[Exercise] Present every line of the items below as a numbered list, omitting blank lines and the pictures.

[Provided information]
****
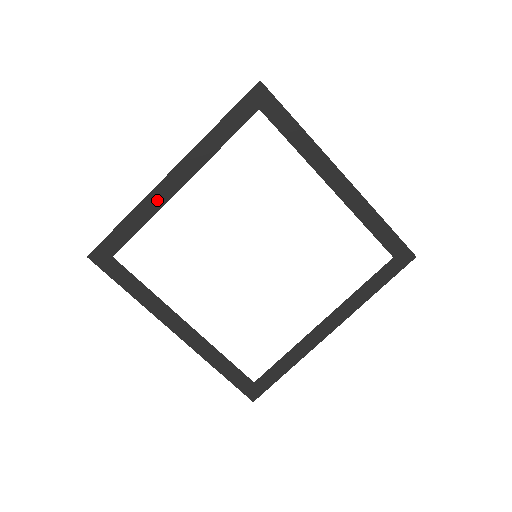
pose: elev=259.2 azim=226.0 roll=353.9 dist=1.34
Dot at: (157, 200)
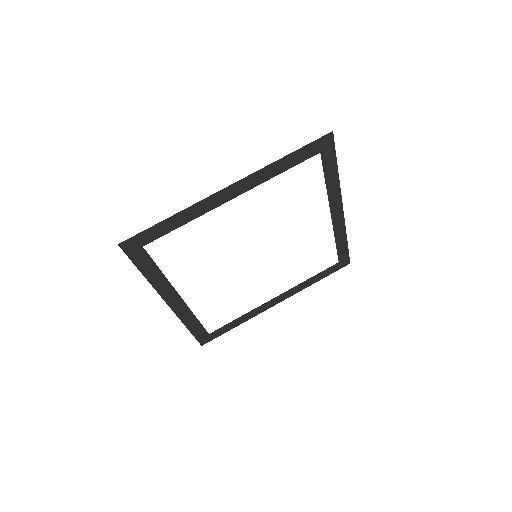
Dot at: (184, 312)
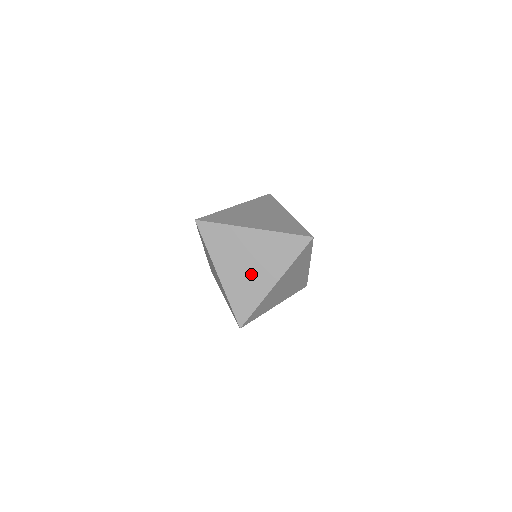
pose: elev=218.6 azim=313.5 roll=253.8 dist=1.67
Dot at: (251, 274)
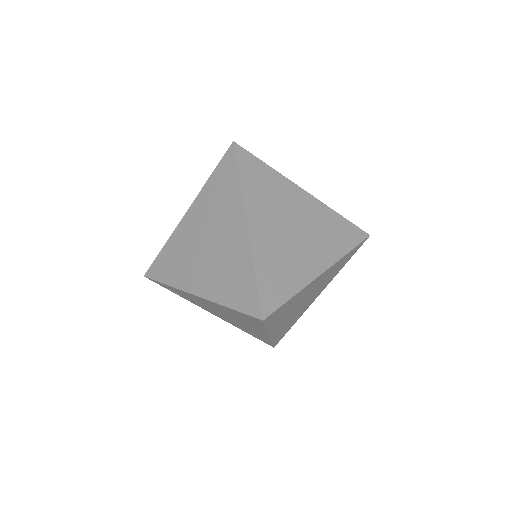
Dot at: (219, 250)
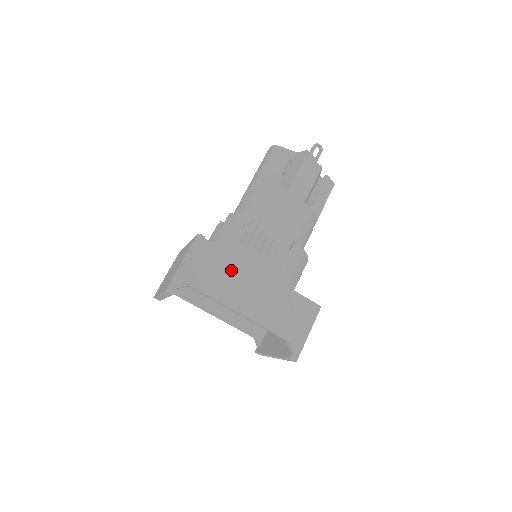
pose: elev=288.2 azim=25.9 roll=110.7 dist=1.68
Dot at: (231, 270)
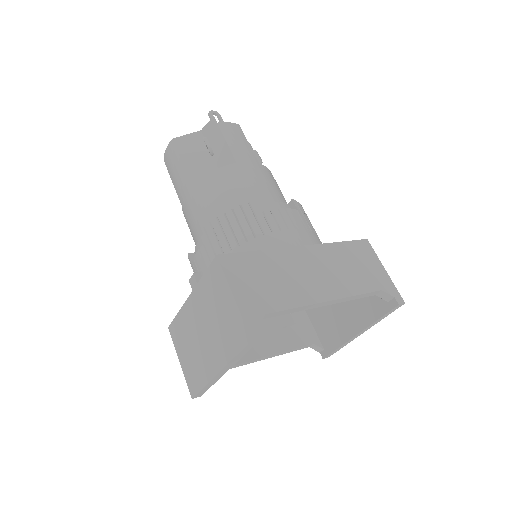
Dot at: (279, 266)
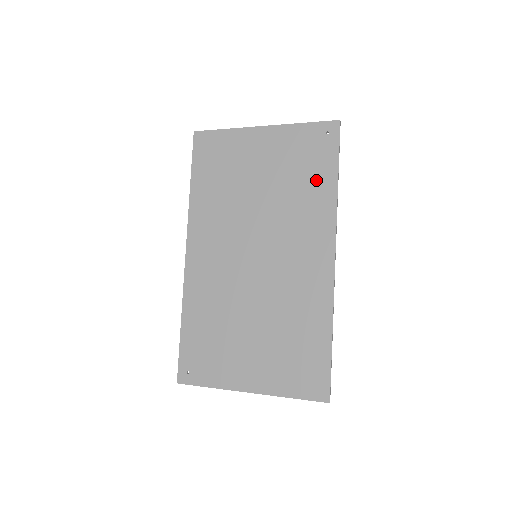
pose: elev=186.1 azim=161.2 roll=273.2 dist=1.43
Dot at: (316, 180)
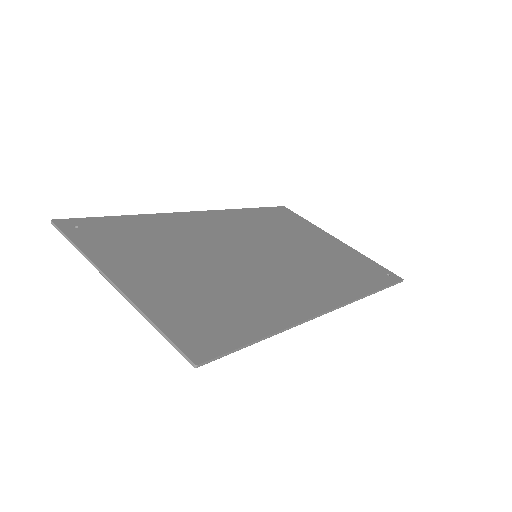
Dot at: (357, 277)
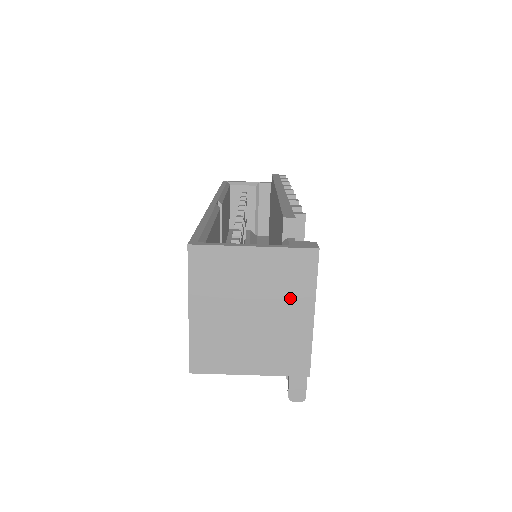
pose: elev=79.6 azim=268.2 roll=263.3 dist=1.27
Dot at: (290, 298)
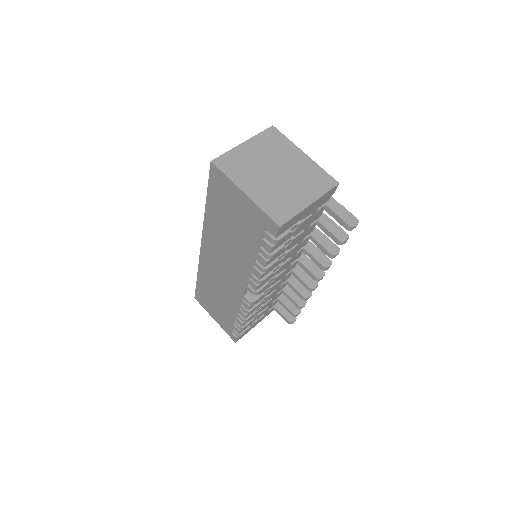
Dot at: (285, 153)
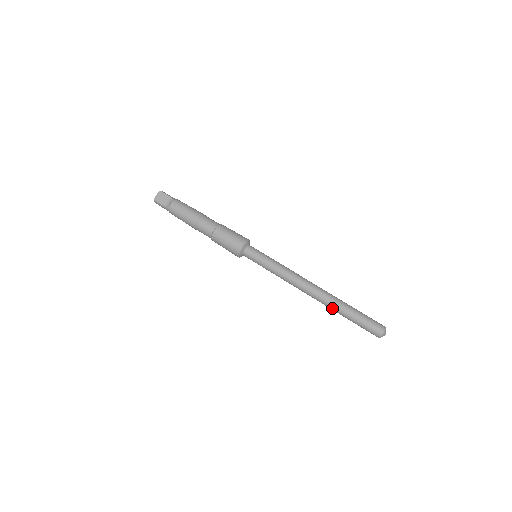
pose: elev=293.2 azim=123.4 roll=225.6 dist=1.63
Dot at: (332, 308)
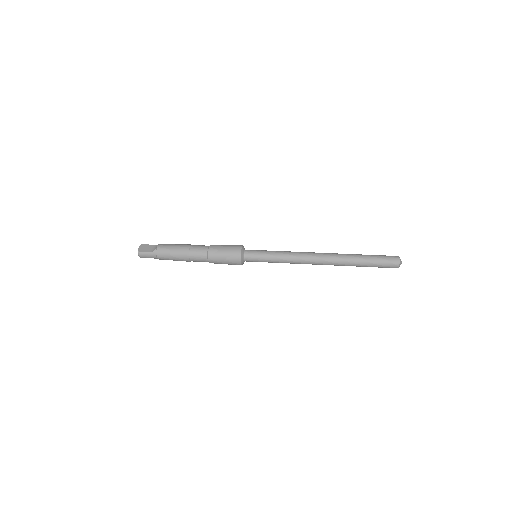
Dot at: (346, 261)
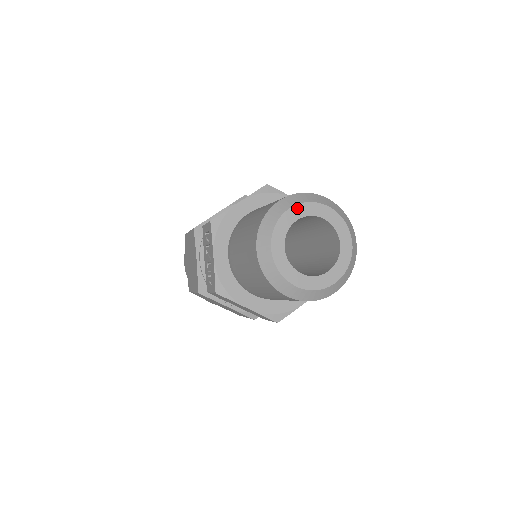
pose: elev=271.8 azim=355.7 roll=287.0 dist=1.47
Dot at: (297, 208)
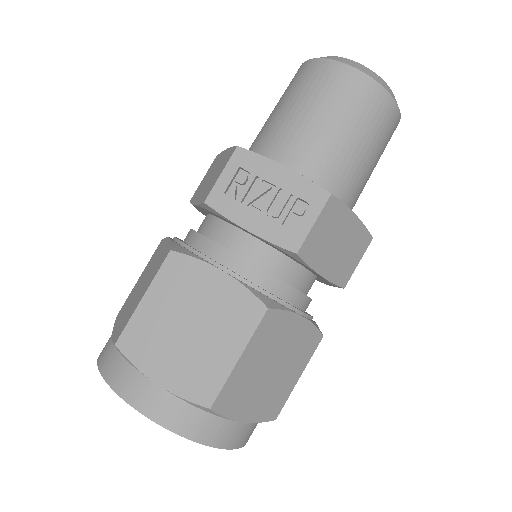
Dot at: occluded
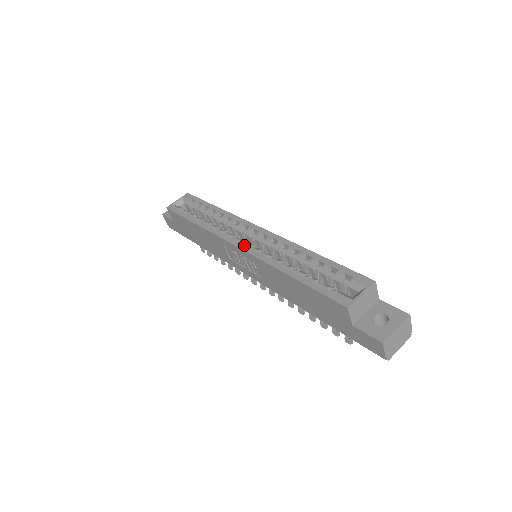
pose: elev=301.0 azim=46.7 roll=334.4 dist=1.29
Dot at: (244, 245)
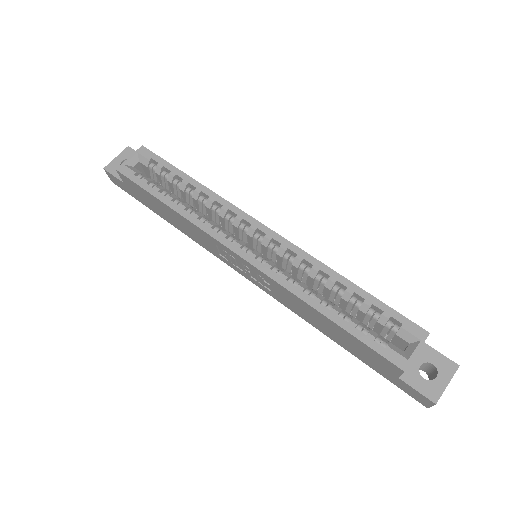
Dot at: (251, 256)
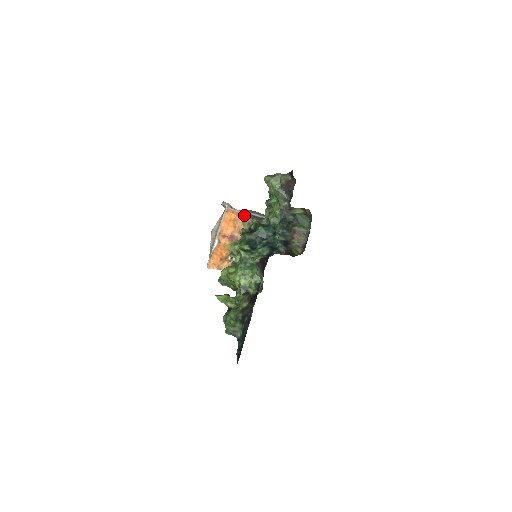
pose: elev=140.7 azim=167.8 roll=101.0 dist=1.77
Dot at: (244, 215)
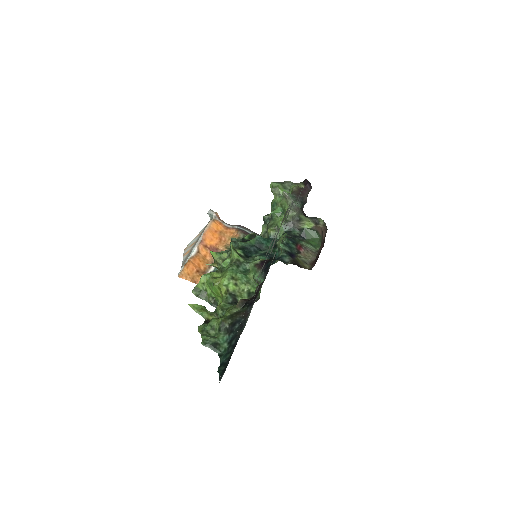
Dot at: (234, 229)
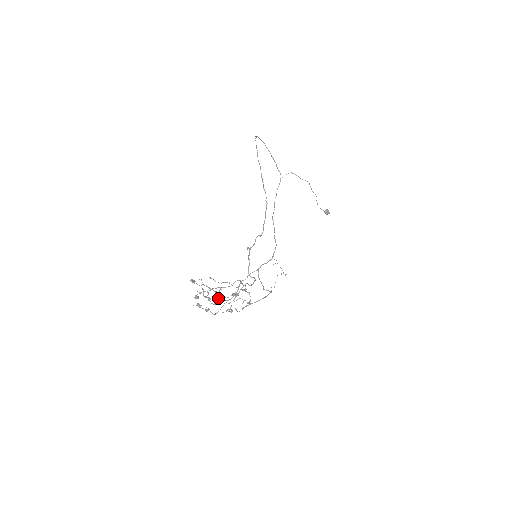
****
[Answer to this exercise]
1. pose: elev=259.2 azim=226.0 roll=353.9 dist=1.34
2. Dot at: (157, 200)
3. Dot at: (184, 312)
4. pose: elev=218.6 azim=313.5 roll=253.8 dist=1.67
5. Dot at: (251, 274)
6. Dot at: (219, 250)
7. pose: elev=288.2 azim=25.9 roll=110.7 dist=1.68
8. Dot at: (231, 270)
9. Dot at: (279, 266)
10. pose: elev=186.1 azim=161.2 roll=273.2 dist=1.43
11. Dot at: (316, 180)
12. Dot at: (357, 277)
13. pose: elev=79.6 azim=268.2 roll=263.3 dist=1.27
14. Dot at: (290, 298)
15. Dot at: (285, 153)
16. pose: elev=293.2 azim=123.4 roll=225.6 dist=1.63
17. Dot at: (332, 308)
18. Dot at: (346, 261)
19. pose: elev=271.8 azim=355.7 roll=287.0 dist=1.47
20. Dot at: (297, 208)
21. Dot at: occluded
22. pose: elev=301.0 azim=46.7 roll=334.4 dist=1.29
23. Dot at: (244, 245)
24. Dot at: (251, 256)
25. pose: elev=140.7 azim=167.8 roll=101.0 dist=1.77
26. Dot at: (244, 215)
27. Dot at: (234, 229)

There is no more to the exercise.